Dalla politica al tribunale: l’ex sindaco Cozzani denuncia Negro per alcuni video su Facebook. La solidarietà al consigliere passa anche per una raccolta fondi

Dalla politica alle aule di tribunale, e ritorno. E’ questo il percorso sul quale si sta dipanando da anni il rapporto tra l’ex sindaco di Porto Venere, Matteo Cozzani, e Paolo Negro, uno dei cittadini e consiglieri comunali che lo hanno maggiormente attaccato. Attacchi da dentro e fuori Palazzo civico, che hanno poi portato alle verifiche da parte della Guardia di finanza e infine all’esplosione dell’inchiesta che nel maggio del 2024 ha decapitato la Regione portando all’arresto, tra gli altri, dell’allora presidente Giovanni Toti e del suo capo di gabinetto, Cozzani, appunto. Accuse di corruzione e falso, oltre che di corruzione elettorale con aggravante mafiosa, che hanno in seguito portato alle dimissioni di Toti e alla chiamata alle urne dei liguri nell’ottobre dello stesso anno.

Dalla critica politica all’inchiesta, ma anche gli strascichi delle indagini hanno a loro volta prodotto commenti politici. E a causa di questi si ritornerà in Tribunale, visto che Cozzani ha depositato una querela per diffamazione aggravata continuata nei confronti di Negro. Una denuncia che prende le mosse da alcuni video pubblicati su Facebook e Tik Tok e che ha portato il giudice per le indagini preliminari a proporre una sanzione di 1.500 euro, salvo ricorsi da parte del consigliere comunale di Porto Venere.

Secondo quanto riportato dal Tribunale di Genova Negro avrebbe offeso la reputazione di Cozzani con affermazioni che lo collegavano a presunti comportamenti illeciti e si evidenziavano frasi quali il fatto che il sindaco Francesca Sturlese fosse un “fantoccio” eletto grazie a “soldi sporchi” forniti da Cozzani, e l’affermazione che il sistema locale fosse “marcio fino al midollo”, con un uso di Telegram per “continuare a delinquere” e pratiche di “metodo mafioso e corruzione”.

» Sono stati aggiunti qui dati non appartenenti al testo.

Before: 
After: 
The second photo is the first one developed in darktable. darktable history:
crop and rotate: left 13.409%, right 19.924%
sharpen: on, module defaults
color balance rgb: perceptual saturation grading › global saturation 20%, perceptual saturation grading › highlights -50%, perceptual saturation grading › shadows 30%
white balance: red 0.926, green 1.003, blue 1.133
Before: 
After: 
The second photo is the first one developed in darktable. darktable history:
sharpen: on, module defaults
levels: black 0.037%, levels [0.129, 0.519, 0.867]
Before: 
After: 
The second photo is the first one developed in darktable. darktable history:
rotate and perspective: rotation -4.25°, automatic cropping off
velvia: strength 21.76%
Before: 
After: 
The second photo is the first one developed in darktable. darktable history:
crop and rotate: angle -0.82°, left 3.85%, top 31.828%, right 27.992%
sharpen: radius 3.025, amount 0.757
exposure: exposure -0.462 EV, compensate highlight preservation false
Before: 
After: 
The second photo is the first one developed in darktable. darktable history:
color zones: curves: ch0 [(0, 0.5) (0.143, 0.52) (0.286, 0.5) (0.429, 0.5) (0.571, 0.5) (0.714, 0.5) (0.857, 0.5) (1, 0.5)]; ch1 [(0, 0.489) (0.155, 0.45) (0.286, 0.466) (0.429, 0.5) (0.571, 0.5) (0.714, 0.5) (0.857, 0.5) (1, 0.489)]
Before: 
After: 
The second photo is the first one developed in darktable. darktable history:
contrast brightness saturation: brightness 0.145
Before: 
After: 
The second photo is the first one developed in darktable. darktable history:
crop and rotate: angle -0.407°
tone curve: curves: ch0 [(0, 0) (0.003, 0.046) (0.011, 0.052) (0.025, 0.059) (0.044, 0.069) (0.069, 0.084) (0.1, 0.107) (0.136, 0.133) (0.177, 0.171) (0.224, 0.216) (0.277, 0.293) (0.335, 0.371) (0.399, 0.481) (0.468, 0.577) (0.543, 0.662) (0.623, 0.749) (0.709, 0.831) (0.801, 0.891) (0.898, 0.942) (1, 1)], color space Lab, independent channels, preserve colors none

Negro ora potrà proporre opposizione e chiedere riti alternativi come giudizio immediato, rito abbreviato o patteggiamento, ma sul caso sono già venute a galla le reazioni politiche e di sostegno nei confronti di Negro.
La consigliera Francesca Sacconi, della lista La Civica, ha commentato: “Sono veramente triste e affranta nel leggere che la reputazione di Cozzani è stata così tanto compromessa per quei video. Forse perché le immagini rimangono ben impresse nella mente… Avrei voluto che anche le intercettazioni dell’inchiesta fossero in formato video: le frasi di Cozzani non erano poi così tanto lusinghiere nei confronti di tante categorie. Mi viene in mente lo spettinamento della Soprintendenza, mi viene in mente la giunta comunale che comunque era un passaggio inutile. Mi sembra che diverse categorie erano state toccate, diverse persone erano state offese, però quando si leggono colpisce meno”.
La consigliera prosegue: “Negro ha tutta la nostra solidarietà, ma non basta. Perché noi vogliamo e speriamo che non paghi questi 1.500 euro, ma che assuma un avvocato che possa andare davanti al giudice per rivedere la propria posizione. Però ci vogliono i soldi e noi siamo consiglieri comunali e abbiamo un gettone di presenza che va intorno ai 17 euro lordi, quindi apriremo una raccolta per aiutare il consigliere Negro a potersi difendere”.

Anche il Partito democratico di Porto Venere ha espresso vicinanza al consigliere di minoranza: “Non sempre abbiamo condiviso i modi o le argomentazioni di Negro, ma riconosciamo il suo impegno e la passione con cui ha svolto il ruolo di consigliere, anche se a volte in modo eccessivo ed imprudente. Le decisioni della magistratura non cancellano il lavoro di denuncia politica condotto in questi anni insieme agli altri consiglieri di opposizione”.

Il procedimento, ancora in fase iniziale, seguirà i normali passaggi giudiziari e con ogni probabilità sarà un altro giudice a decidere sulla fondatezza delle accuse mosse da Cozzani a Negro. E viceversa, in definitiva.